# What kind of cuber are you?



## Michael Womack (Sep 12, 2012)

I want to know whose on SpeedSolving. Read before picking your answer.

Speedsolver- One who gets all the WCA puzzles and time them to see how fast they are at that puzzle.

Collector- One who buys and collect all the twisty puzzles and doesn't solve them or just a few of them.

Modder- One who mods a puzzle to make a new puzzle or makes a puzzle in a CAD program and gets it 3D printed.

Speedsolver & Collector- One who collects and Speedsolves the twisty puzzles.

Speedsolver & Modder- One who mods a puzzle and Speedsolves them or Speedsolves non modded puzzles.

Collector & Modder- One who collects and mod Twistypuzzles.

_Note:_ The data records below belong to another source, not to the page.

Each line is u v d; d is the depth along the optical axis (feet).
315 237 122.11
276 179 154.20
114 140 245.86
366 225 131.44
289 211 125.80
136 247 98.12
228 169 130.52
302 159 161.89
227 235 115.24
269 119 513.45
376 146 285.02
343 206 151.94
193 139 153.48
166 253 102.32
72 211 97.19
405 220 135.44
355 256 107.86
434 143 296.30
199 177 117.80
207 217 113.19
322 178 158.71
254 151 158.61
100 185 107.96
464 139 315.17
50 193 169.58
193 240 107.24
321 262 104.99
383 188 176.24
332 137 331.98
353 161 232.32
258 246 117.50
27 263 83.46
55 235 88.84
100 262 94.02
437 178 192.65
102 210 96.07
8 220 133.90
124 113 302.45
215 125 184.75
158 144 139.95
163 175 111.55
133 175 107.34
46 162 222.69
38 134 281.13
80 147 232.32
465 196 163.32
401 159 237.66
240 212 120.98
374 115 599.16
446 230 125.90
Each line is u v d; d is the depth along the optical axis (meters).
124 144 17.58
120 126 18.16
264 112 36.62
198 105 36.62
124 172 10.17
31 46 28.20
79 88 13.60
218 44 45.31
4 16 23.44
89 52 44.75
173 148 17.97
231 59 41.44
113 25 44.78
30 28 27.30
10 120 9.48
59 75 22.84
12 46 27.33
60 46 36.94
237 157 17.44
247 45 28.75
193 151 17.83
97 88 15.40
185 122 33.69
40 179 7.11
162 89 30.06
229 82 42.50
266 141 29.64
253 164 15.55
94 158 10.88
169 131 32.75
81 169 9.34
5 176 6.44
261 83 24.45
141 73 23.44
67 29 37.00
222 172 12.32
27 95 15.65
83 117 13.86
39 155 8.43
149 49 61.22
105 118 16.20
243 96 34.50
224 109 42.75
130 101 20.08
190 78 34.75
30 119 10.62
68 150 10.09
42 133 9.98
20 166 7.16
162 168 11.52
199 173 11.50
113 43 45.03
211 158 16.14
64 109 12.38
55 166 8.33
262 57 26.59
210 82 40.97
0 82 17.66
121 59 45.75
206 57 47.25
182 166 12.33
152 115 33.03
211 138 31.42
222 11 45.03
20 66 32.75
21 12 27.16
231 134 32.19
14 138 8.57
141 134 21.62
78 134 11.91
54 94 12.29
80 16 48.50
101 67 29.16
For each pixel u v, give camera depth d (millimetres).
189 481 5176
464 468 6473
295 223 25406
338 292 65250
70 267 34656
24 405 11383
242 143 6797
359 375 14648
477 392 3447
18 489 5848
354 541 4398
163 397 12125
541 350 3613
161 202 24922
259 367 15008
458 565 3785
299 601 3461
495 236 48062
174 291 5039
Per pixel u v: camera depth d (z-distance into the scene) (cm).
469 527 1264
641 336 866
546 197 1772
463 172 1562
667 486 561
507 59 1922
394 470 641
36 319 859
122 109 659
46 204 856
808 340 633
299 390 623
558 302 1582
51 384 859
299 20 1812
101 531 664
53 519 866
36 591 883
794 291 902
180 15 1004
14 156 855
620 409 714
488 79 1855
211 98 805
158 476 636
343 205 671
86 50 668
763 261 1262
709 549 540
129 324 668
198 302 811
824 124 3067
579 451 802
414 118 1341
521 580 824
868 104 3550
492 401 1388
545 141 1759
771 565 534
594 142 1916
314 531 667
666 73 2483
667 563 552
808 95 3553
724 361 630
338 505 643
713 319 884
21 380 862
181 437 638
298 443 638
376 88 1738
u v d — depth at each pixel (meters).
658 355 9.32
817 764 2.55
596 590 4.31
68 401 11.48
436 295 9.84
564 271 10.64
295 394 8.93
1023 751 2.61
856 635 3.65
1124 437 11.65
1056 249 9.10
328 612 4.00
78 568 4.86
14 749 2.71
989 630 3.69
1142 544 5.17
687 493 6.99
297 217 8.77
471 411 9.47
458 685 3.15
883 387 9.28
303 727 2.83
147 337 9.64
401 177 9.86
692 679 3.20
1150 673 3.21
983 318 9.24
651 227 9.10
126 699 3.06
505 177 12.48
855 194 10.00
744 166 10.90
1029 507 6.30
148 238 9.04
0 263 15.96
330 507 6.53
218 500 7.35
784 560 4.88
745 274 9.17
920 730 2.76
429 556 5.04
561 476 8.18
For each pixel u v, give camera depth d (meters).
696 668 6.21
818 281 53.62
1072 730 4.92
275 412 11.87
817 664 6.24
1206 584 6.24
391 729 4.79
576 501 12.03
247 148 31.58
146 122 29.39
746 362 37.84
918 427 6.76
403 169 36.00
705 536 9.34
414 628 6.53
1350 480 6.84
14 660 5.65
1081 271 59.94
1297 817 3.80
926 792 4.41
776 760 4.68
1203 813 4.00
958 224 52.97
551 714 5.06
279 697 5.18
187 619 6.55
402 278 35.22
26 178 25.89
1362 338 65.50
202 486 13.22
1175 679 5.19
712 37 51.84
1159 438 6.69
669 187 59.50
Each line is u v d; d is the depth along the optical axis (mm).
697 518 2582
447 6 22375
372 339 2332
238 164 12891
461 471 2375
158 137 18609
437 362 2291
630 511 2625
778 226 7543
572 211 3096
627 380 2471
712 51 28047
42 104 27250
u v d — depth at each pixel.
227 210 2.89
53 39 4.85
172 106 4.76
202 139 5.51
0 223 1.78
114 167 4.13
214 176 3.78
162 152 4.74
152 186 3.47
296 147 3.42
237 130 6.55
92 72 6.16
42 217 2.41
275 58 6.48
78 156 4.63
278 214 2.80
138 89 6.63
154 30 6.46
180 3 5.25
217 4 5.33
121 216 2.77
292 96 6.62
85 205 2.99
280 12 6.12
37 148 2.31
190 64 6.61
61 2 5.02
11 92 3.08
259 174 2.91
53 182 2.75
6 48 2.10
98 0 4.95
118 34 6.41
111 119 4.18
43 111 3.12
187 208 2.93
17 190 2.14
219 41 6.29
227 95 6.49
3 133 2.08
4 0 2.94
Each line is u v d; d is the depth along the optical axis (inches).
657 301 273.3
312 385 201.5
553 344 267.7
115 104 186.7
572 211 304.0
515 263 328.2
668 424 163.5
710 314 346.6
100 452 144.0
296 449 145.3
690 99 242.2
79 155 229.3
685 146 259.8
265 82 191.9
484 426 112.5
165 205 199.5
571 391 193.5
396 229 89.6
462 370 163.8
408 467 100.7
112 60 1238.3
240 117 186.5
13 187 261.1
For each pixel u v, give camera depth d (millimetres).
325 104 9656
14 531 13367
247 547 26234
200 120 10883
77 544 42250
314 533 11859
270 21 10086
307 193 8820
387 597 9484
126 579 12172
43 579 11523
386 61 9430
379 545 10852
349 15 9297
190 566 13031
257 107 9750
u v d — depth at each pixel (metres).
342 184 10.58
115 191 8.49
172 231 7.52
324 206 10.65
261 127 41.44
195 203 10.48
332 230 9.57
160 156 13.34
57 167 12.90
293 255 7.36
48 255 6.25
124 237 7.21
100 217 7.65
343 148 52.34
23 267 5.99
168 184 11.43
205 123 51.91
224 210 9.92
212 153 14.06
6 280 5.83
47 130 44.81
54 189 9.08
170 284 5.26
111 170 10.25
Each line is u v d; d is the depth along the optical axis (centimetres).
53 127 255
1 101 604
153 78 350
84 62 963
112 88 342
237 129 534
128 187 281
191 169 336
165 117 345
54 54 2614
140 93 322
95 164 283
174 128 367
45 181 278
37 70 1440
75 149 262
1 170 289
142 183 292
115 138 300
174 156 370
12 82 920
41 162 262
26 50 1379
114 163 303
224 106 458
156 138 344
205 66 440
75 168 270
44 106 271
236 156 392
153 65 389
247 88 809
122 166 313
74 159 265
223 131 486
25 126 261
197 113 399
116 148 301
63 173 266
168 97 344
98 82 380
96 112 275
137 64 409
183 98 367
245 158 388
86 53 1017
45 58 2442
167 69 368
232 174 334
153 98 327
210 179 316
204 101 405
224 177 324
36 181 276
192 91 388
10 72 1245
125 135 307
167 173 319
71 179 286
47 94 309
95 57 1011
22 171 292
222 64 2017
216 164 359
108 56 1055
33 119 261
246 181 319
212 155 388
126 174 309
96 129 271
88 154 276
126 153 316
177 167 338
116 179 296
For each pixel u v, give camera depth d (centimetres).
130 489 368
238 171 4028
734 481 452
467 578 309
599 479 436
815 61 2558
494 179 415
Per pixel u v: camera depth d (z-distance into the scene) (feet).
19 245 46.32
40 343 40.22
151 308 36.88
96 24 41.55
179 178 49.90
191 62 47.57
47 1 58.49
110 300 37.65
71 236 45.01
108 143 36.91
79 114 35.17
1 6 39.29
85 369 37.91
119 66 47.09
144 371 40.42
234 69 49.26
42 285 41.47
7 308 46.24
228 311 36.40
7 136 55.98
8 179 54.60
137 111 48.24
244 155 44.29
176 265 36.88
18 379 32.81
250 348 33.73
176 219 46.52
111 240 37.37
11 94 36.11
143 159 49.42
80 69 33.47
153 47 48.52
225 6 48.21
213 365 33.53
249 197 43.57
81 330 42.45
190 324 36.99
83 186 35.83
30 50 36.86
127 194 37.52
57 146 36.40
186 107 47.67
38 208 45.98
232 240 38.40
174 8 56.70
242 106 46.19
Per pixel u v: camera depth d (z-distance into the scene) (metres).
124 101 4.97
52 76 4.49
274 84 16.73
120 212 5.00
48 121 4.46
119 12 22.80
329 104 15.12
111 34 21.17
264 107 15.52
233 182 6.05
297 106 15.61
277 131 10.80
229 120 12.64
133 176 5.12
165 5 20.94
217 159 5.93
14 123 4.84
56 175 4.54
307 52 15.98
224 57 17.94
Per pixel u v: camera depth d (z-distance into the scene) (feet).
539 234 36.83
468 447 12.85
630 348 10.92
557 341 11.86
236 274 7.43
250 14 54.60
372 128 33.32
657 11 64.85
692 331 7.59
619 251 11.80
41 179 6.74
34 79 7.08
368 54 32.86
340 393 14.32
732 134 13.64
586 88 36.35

All of the above- One who is a Speedsolver, Collector, and a Modder.


----------



## god of rubic 2 (Sep 12, 2012)

Im a speedsolver and a collector


----------



## cubecraze1 (Sep 12, 2012)

Speedsolver and Collector.

I like WCA puzzles but I think I would be stupid to only get WCA puzzles. I'm not the biggest Collector though; but i'm not the biggest speed solver either.


----------



## Noahaha (Sep 12, 2012)

Whose what?

Speedsolver and a little modding though.

EDIT: I have some non-WCA puzzles as well soooo.


----------



## brandbest1 (Sep 12, 2012)

None of them. I'm a Square-1'er. loljk i'm just a speedsolver.


----------



## CHJ (Sep 12, 2012)

Pure speedsolver, i wont by unnecessary puzzles and i wont risk ruining them through modding


----------



## Tyjet66 (Sep 12, 2012)

No "casual solver" option? =/


----------



## Hunter (Sep 12, 2012)

Speed Solver! 

P.S.
I liked your 5x5 stickering video.


----------



## Michael Womack (Sep 12, 2012)

Hunter said:


> Speed Solver!
> 
> P.S.
> I liked your 5x5 stickering video.



Thanks Hunter


----------



## cmhardw (Sep 12, 2012)

I voted Speedsolver and (limited) collector. My collection includes a couple of fun puzzles (Rubik's World, Dogic, Rubik's Race).


----------



## uniacto (Sep 12, 2012)

I'm a speedsolver. not a very good one, but still..


----------



## Divineskulls (Sep 12, 2012)

Strictly a speedsolver. I have a few non-wca puzzles, but I always see how fast I am at them, rather than just having them sit on a shelf or something. But more specifically, I am a hardcore megaminxer.


----------



## Kirjava (Sep 12, 2012)

Developer.


----------



## Michael Womack (Sep 12, 2012)

Kirjava said:


> Developer.



What is that?


----------



## CarlBrannen (Sep 13, 2012)

Since I clicked "speed solver and modder" I guess now I've got to mod a puzzle. But really, I spend almost as much time modifying cubes in attempts to improve the speed as solving them.


----------



## Robert-Y (Sep 13, 2012)

Developer/researcher


----------



## sneaklyfox (Sep 13, 2012)

I opted for Speedsolver although I like to think of myself as a Collector too. But since I'm not out to get every puzzle (I don't want to spend that much money and I wouldn't have time to make those puzzles worth the money), I don't really buy a whole lot. Otherwise I would be purchasing every puzzle that I did not have starting with megaminx, pyraminx... which I do not have and have never played with. Maybe one day, if one of my kids falls in love with twisty puzzles (which I kind of hope).


----------



## mdolszak (Sep 13, 2012)

Speedsolver and modder. I've only modified (shape mod) like to puzzles, but I guess that makes me a modder.


----------



## Owen (Sep 13, 2012)

I've dabbled in all of them to a certain extent.


----------



## Athefre (Sep 13, 2012)

Developer. Rarely a speedsolver.


----------



## avgdi (Sep 13, 2012)

Although I have a decent sized puzzle collection I voted for speedsolver, because that's all I do. When I started I was both a speedsolver and a collector. But I've been meaning to get rid of most of my puzzles that I don't use any more.


----------



## bluecloe45 (Sep 13, 2012)

Speedsolver.
I really don't care for alternative puzzles. If you can't solve it like a 3x3, then I really don't care.


----------



## Andreaillest (Sep 13, 2012)

Speedsolver. I'm not that big on collecting, but it's cool to have certain puzzles even if I don't play with it as much. But I really just like to speedsolve overall.


----------



## Owen (Sep 13, 2012)

bluecloe45 said:


> Speedsolver.
> I really don't care for alternative puzzles.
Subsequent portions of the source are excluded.